*Vorgegebener Text*
============================================================

Schon seit einiger Zeit spukte die Idee bei uns herum, mal einen besonderen „lost place“ zu fotografieren: das alte Stadtbad in Krefeld. Am 05.10.2019 war es dann so weit – wir gehörten zu einer Gruppe von 20 Personen, die an einer Fotosafari teilnehmen durften.
Auf dem Weg durch die Neusser Strasse ahnt man noch gar nicht, was einen in dem Bad erwarten wird. Die Umgebung in Hauptbahnhofnähe ist geprägt von einem multikulturellen Umfeld, günstigen Modegeschäften und türkischen Friseuren. Die Fassade des Bades ist schlicht, erst auf den 2. Blick erkennt man den Schriftzug „Stadtbad Krefeld“.
Der lange Gang dann in Richtung des riesigen Komplexes (8000 qm) lässt ahnen, dass der Besucher es mit einem Mix aus 70- er Jahre Charme und pompöser Architektur der Kaiserzeit zu tun bekommt.
Die Fenster hier fehlen, es ist ein wenig frisch. Dennoch spiegeln die Säulenverzierungen wider, welche Detailverliebtheit hier am Werke war.
Direkt nach dem ehemaligen Eingang sieht man ein Bild, das die ehemalige Silbermedailliengewinnerin der olympischen Spiele in Rom, Wiltrud Urselmann, zeigt.

============================================================

*Aufgaben und Übungen*
**1)** Welche Fläche hat der Komplex laut dem Text über das Stadtbad Krefeld?
**2)** Nennen Sie alle Merkmale, die laut dem Text über das Stadtbad Krefeld die Umgebung in Hauptbahnhofnähe prägen.
**3)** Geben Sie einen Abschnitt aus dem Text über das Stadtbad Krefeld wortgetreu wieder: Setzen Sie bei den Worten „Direkt nach dem“ ein und enden Sie nach „Wiltrud Urselmann, zeigt.“.

*Gespeicherte Daten*
============================================================

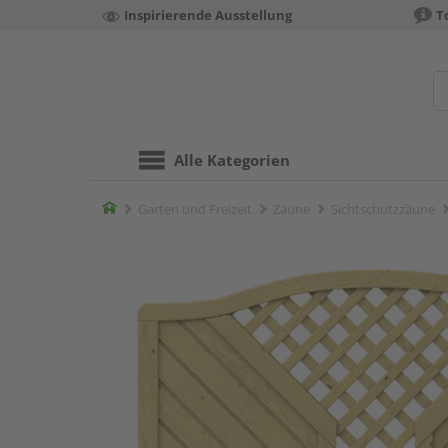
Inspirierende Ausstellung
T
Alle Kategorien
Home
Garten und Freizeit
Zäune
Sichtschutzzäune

============================================================

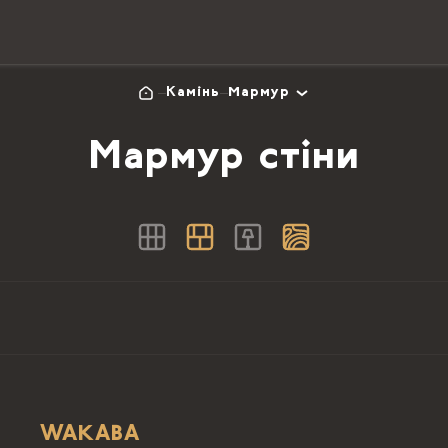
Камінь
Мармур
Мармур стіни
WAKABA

============================================================

*Ihre Antworten*
**1)** 8000 qm.

**2)**
- ein multikulturelles Umfeld
- günstige Modegeschäfte
- türkische Friseure

**3)**
Direkt nach dem ehemaligen Eingang sieht man ein Bild, das die ehemalige Silbermedailliengewinnerin der olympischen Spiele in Rom, Wiltrud Urselmann, zeigt.